## YOUR GOAL
From the data below, copy each line that includes the word "rides".
::::::
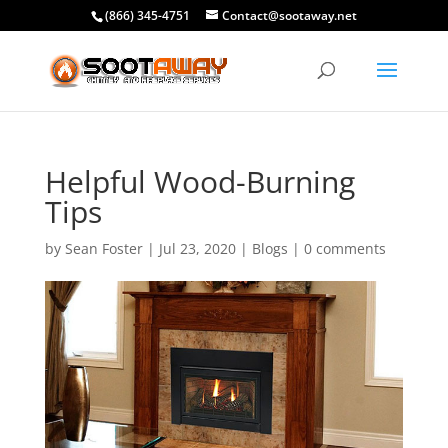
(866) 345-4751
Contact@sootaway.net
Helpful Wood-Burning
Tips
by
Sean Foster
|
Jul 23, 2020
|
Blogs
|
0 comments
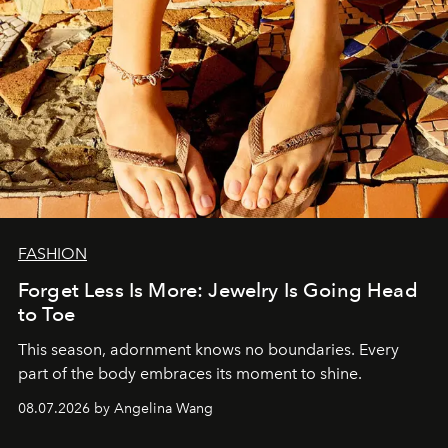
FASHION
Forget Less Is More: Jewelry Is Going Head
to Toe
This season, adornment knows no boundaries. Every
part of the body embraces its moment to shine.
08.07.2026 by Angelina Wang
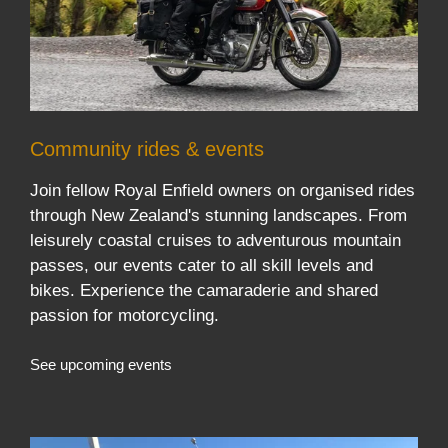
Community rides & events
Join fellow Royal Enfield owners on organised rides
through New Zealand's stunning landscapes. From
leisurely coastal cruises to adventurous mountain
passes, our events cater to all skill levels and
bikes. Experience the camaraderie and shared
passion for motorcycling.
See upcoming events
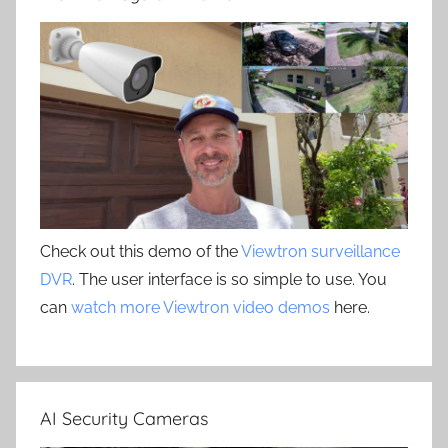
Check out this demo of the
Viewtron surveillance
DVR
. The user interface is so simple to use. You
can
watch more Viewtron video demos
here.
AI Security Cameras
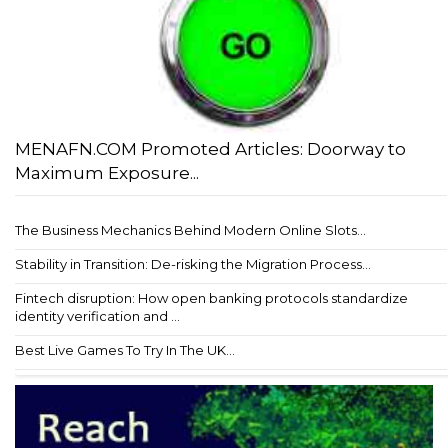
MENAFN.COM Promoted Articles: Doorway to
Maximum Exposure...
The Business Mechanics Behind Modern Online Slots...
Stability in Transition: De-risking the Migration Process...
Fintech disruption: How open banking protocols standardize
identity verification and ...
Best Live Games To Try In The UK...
::::::
## REPLY TO THE EXERCISE
Community rides & events
Join fellow Royal Enfield owners on organised rides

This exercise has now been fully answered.